Open
Description
Thank you for taking the time to submit an issue!
Background information
What version of Open MPI are you using? (e.g., v4.1.6, v5.0.1, git branch name and hash, etc.)
v5.0.5
v5.0.6
Describe how Open MPI was installed (e.g., from a source/distribution tarball, from a git clone, from an operating system distribution package, etc.)
source code from official webpage https://www.open-mpi.org/
configured with
./configure --prefix=/work/home/packages/openmpi/5.0.5 --with-ucx=/work/home/packages/ucx/1.17.0 --with-rocm=/public/software/compiler/dtk-23.10 --with-devel-headers --enable-mpi-fortran=no --enable-mca-no-build=btl-uct --enable-mpi1-compatibility
Please describe the system on which you are running
- Operating system/version: Rocky Linux 8.8 (Green Obsidian)
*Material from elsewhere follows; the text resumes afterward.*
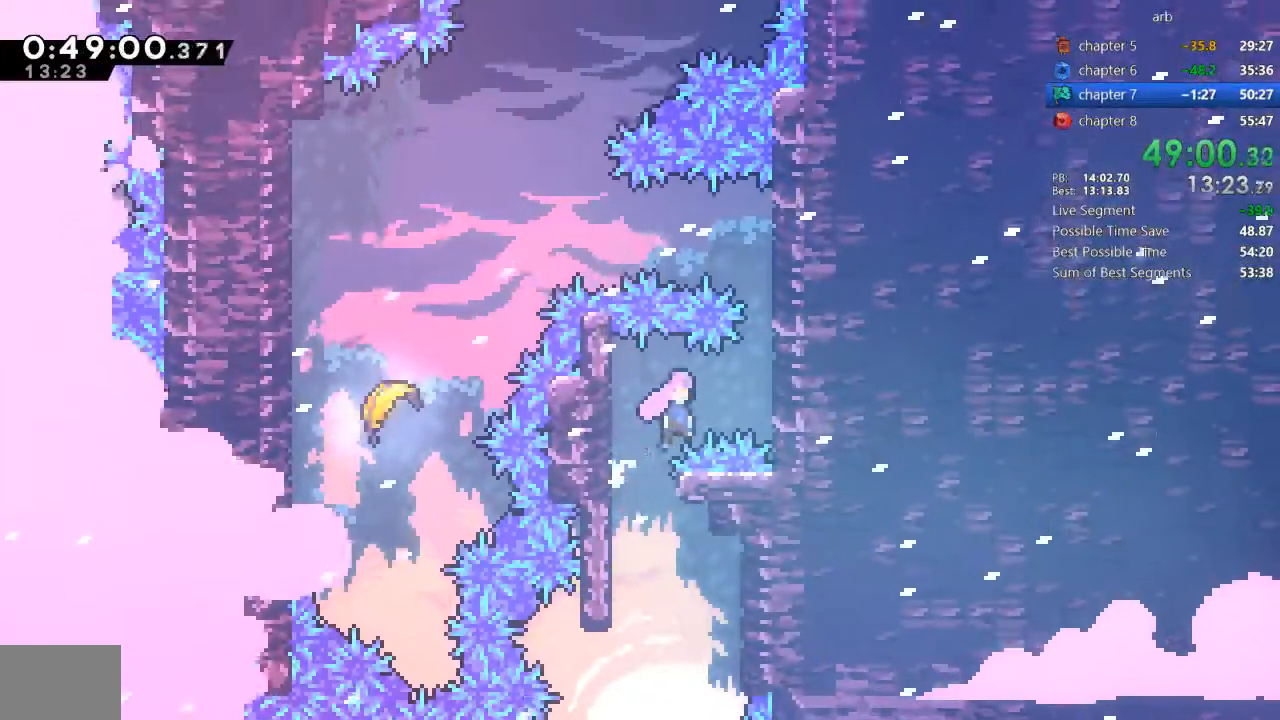
{"dt_ms": 500, "buttons": ["CROSS", "R2"], "events": [[133, "CROSS", "up"], [300, "CROSS", "down"], [417, "CROSS", "up"], [433, "CROSS", "down"]]}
- Computer hardware: AMD GPU architecture gfx906
- Network type: not sure, infiniband?
Details of the problem
Memory leak whenever there's communications between gpu cards. Memory were used up very quickly. I wrote a minimal test program to reproduce the issue.
#include <mpi.h>
#include <Kokkos_Core.hpp>
#include <iostream>
#include <vector>
#include <string>
// To simplify, use the same size for sending and receiving
// Here, assume real_t = double, but could also be float, etc.
using real_t = double;
int main(int argc, char* argv[])
{
// Initialize MPI
MPI_Init(&argc, &argv);
// Initialize Kokkos
Kokkos::initialize(argc, argv);
{
int rank, size;
MPI_Comm_rank(MPI_COMM_WORLD, &rank);
MPI_Comm_size(MPI_COMM_WORLD, &size);
// For simplicity, assume only rank 0 and rank 1 communicate with each other
if (size < 2) {
if (rank == 0) {
std::cerr << "Please run with at least 2 MPI ranks.\n";
}
Kokkos::finalize();
MPI_Finalize();
return 0;
}
// If you want to control the number of test iterations and array size from the command line,
// you can read the parameters here.
// Default iteration count (ITER) and array size (N)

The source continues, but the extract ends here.